Budget impasse resolved, but session to extend
TALLAHASSEE (AP) – House and Senate leaders agreed on preliminary but critical budget issues Tuesday after 10 days of behind-the-scenes talks, but the deal came too late to finish Florida’s regular legislative session on time Friday.
As a result, the Republican-controlled Legislature will extend its usual 60-day session for another week to complete its work.
Senate President Jeff Atwater said his agreement with House Speaker Larry Cretul includes a $1-a-pack increase in cigarette taxes, a Senate proposal that wasn’t in the House’s original budget plan for the fiscal year beginning July 1. They also agreed on a $30 million pay cut for state workers, which is significantly less than the House’s proposed reduction of about $140 million.
The two leaders split the difference on higher education, agreeing on about a $90 million spending cut. That’s about half as much as the House wanted to cut. The Senate had proposed keeping spending community college and university spending where it is this year.
“I’ll call it a decent agreement,” Cretul said. He said both chambers retained key priorities – the Senate favoring revenue increases and the House deeper spending cuts.
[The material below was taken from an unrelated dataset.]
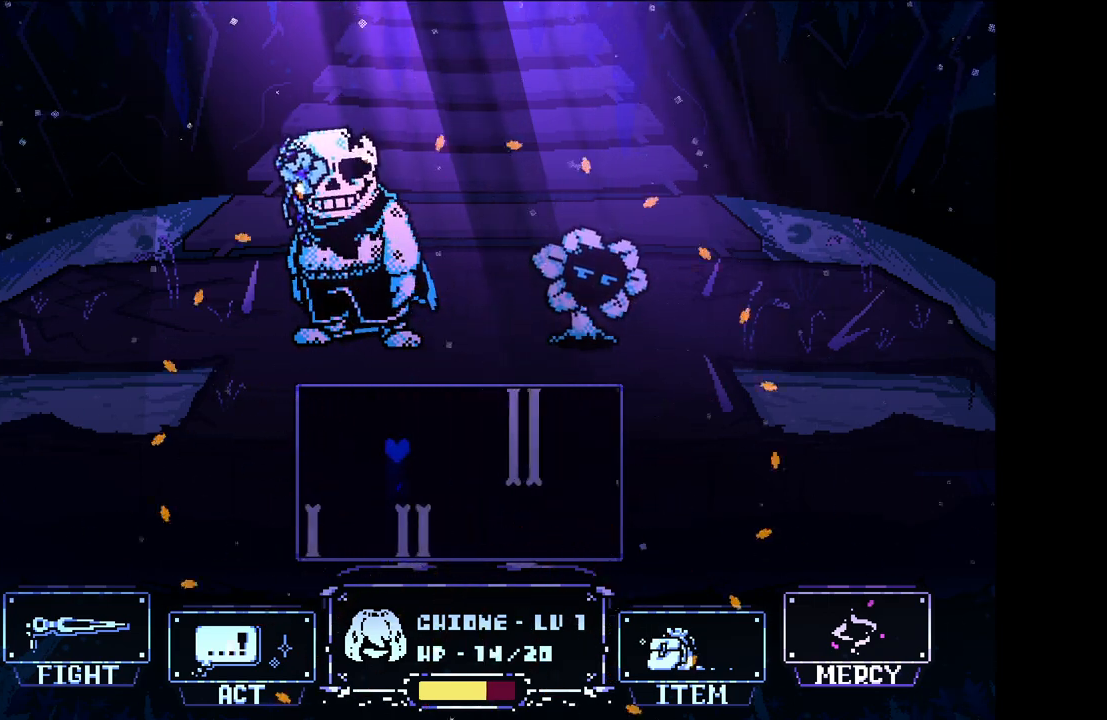
{"keys": ["x"], "events": [[17, "right", "down"], [50, "up", "up"], [100, "right", "up"]]}
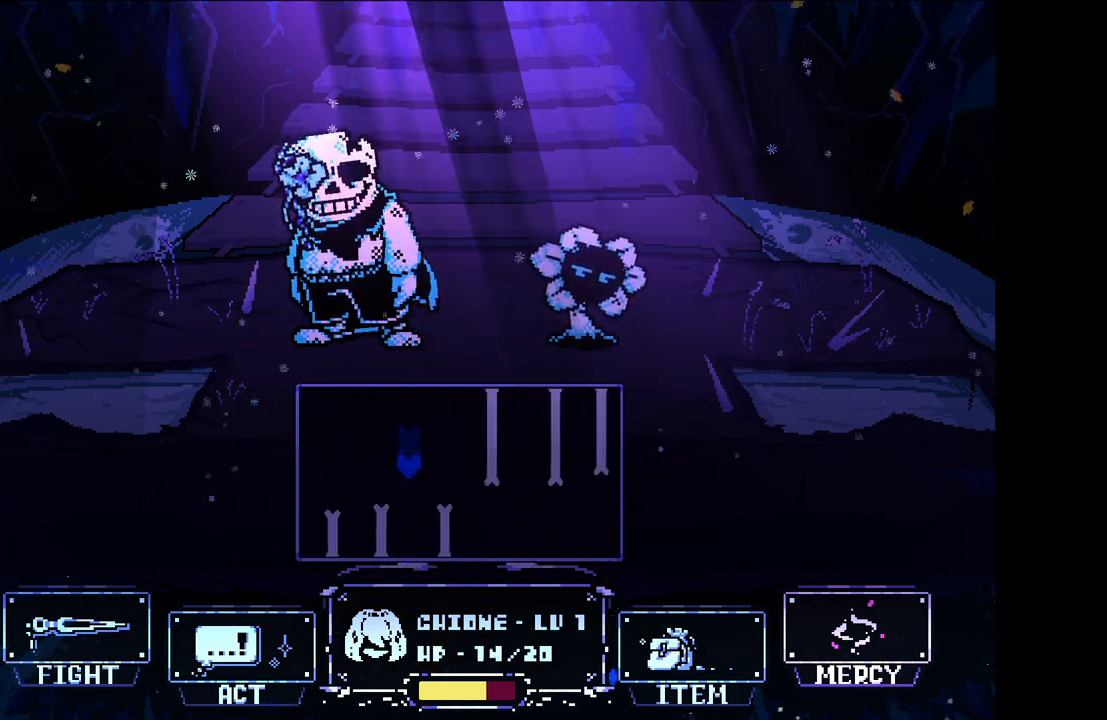
{"keys": ["right", "x"], "events": [[400, "right", "down"]]}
Atwater, R-North Palm Beach, and Cretul, R-Ocala, failed to agree, though, on how much gambling should be expanded to generate additional state revenue. They will leave it to a joint conference committee to resolve those differences.
The Senate has proposed the more ambitious gaming plan. It includes a compact with the Seminole Indians that would let the tribe operate full-blown casinos, including roulette, craps and blackjack. The House version would allow the Seminoles to have only slot machines.
“There’s no predestined place” on gaming, Atwater said. “There’s no bottom line on that.”
Other conference committees began negotiating budget details later Tuesday and they will continue their work through Friday. Any differences that remain unreconciled then would be kicked up to House and Senate budget chairmen. Any issues they cannot resolve by noon Sunday will go to Cretul and Atwater for a final decision.
The Legislature will finish all non-budget work Friday, Cretul said.
The House has passed a $65.1 billion budget bill while the Senate plan would spend almost $550 million more.
The private talks between the leaders angered minority Democrats, who complained about being left in the dark. Cretul promised that would change as conference committees begin meeting.
“I want to make it perfectly clear that this will be an open process – an open process,” Cretul told the House.
The speaker also ordered his conferees not to put into the budget any pet projects, known as member projects – the equivalent of earmarks on the federal level – without his approval.
Atwater said he agreed to back off of a plan to include cigars in the tobacco tax. The Senate’s plan would have taxed small cigars the same as cigarettes and large cigars at the rate of $1 an ounce.
The cigar tax proposal had drawn objections from Florida’s largest-in-the-nation cigar industry. Cigar makers said it would have resulted in layoffs and forced some companies out of business or to leave Florida.